MEP recognizes that the agency faces frequent challenges to its authority and constraints on its funding. We strongly protested when the Minnesota Senate forced the resignation of MPCA Commissioner Laura Bishop – not due to any malfeasance on Bishop’s part, but because of some Senators’ opposition to largely climate-friendly policy decisions like the Clean Cars rule. We also asked Governor Walz to pause permitting for major projects overseen by the MPCA early in the COVID-19 pandemic to ensure the agency could properly do its job and include public input. We believe that the agency should be well-funded and free of political, corporate-oriented pressures, so that it can properly carry out its stated mission of “ensuring that every Minnesotan has healthy air, sustainable lands, clean water, and a better climate.”

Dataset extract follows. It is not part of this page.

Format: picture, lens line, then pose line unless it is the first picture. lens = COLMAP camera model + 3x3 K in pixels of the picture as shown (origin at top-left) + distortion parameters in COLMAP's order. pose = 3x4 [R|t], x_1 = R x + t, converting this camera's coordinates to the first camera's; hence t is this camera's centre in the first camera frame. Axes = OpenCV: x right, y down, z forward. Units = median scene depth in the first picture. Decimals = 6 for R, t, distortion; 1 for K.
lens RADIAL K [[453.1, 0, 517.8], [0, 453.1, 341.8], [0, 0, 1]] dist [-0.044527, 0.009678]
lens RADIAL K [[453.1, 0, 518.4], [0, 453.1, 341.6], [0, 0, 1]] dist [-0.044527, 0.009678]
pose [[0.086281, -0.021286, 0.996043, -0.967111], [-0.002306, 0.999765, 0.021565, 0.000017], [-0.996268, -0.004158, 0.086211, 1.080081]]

But political headwinds don’t mean that the agency shouldn’t attempt to think beyond the scope of business as usual. Minnesota faces the crisis of a lifetime in climate change. As our state warms – faster than most other states, – we need agency leadership to challenge the idea that safety and environmental justice for our communities can coexist with massive new fossil fuel infrastructure and other dangerous projects.

What’s the solution?

The MPCA formerly had a measure of accountability in the form of its Citizens’ Board, which existed from the year the agency was first established. The appointed group of citizens from around the state could step in and overrule certain agency decisions if it found that they conflicted with the public interest. That sort of action was rare, but after the Citizens’ Board decision to require an environmental study for a factory farm despite MPCA leadership saying otherwise, the Legislature eliminated the Board entirely in 2015. Since then, there have been several legislative proposals to reinstate the committee, and MEP has spoken out in support.

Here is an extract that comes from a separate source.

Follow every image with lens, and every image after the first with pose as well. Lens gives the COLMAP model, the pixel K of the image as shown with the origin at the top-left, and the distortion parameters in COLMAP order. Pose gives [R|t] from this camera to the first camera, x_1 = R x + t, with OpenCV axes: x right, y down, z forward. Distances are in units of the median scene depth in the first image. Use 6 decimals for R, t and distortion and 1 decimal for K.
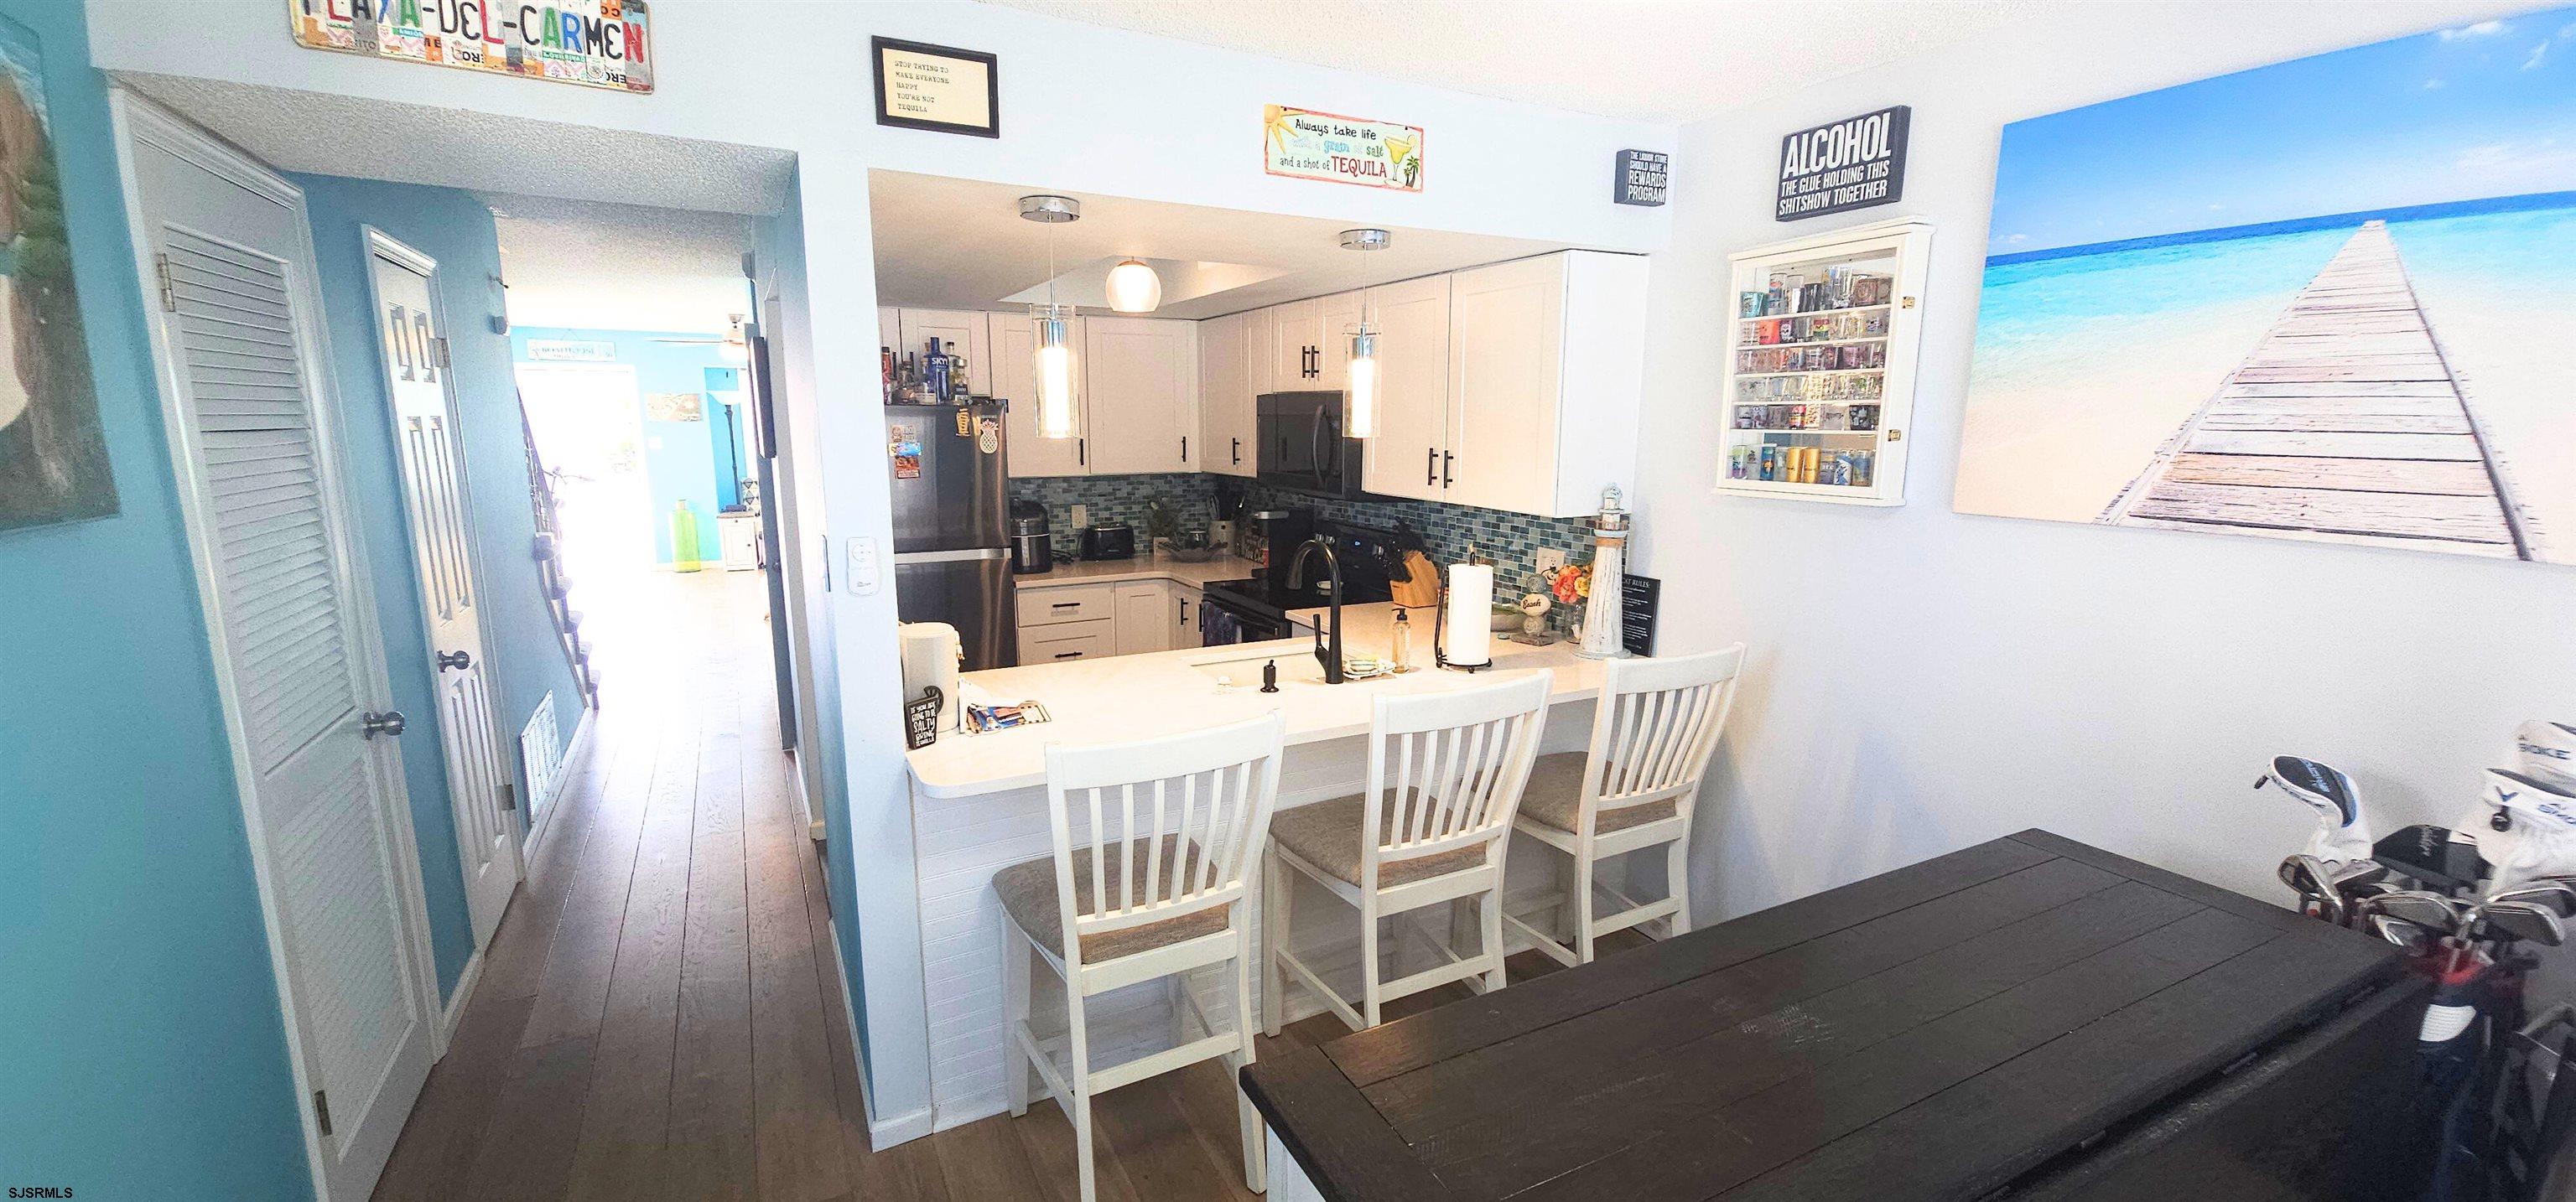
lens RADIAL K [[1048.6, 0, 1287.2], [0, 1048.6, 605.5], [0, 0, 1]] dist [0.004621, 0.000428]
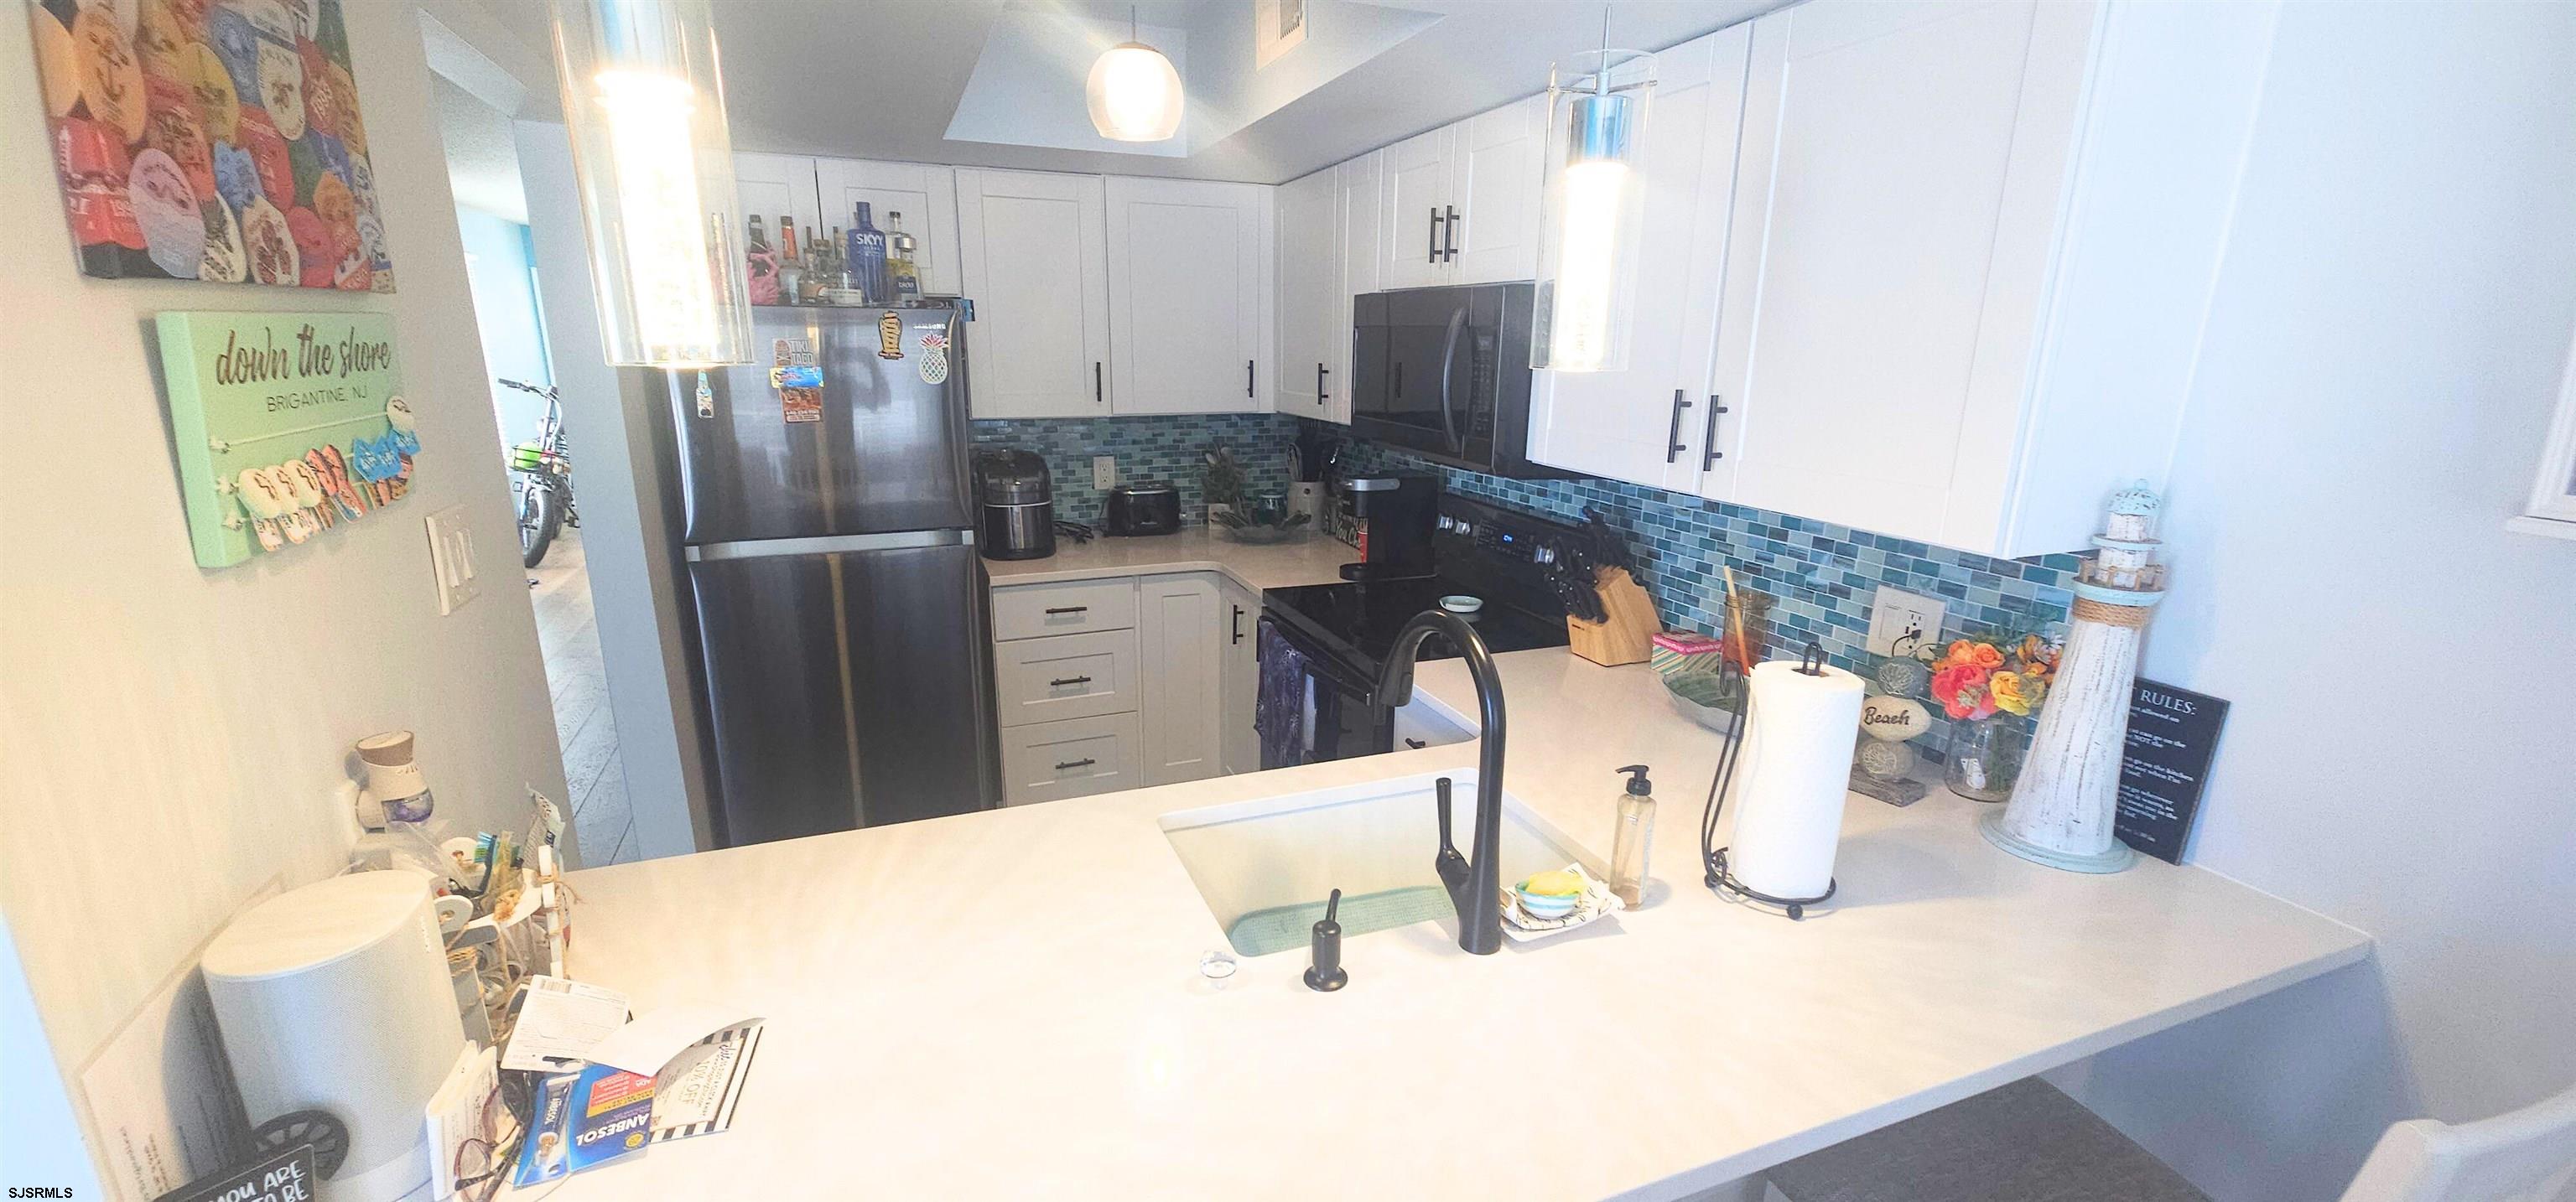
lens RADIAL K [[1048.6, 0, 1285.8], [0, 1048.6, 615.4], [0, 0, 1]] dist [0.004621, 0.000428]
pose [[0.993561, 0.035821, -0.107491, 0.004867], [-0.027139, 0.996331, 0.081172, -0.064289], [0.110004, -0.077732, 0.990887, 0.388884]]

In the meantime, we ask that our subscribers respond to the MPCA survey to ensure that the agency hears your concerns. It consists of two main parts: listing your top environmental priorities, and grading the agency on its work. We encourage respondents to draw on their own knowledge and opinions when filling it out, but our blog and 2022 Collaborative Priorities are available as a resource. We believe that the more Minnesotans’ voices are heard by the MPCA, the more likely it is that the agency will lean into its charge to protect our health and our childrens’ future.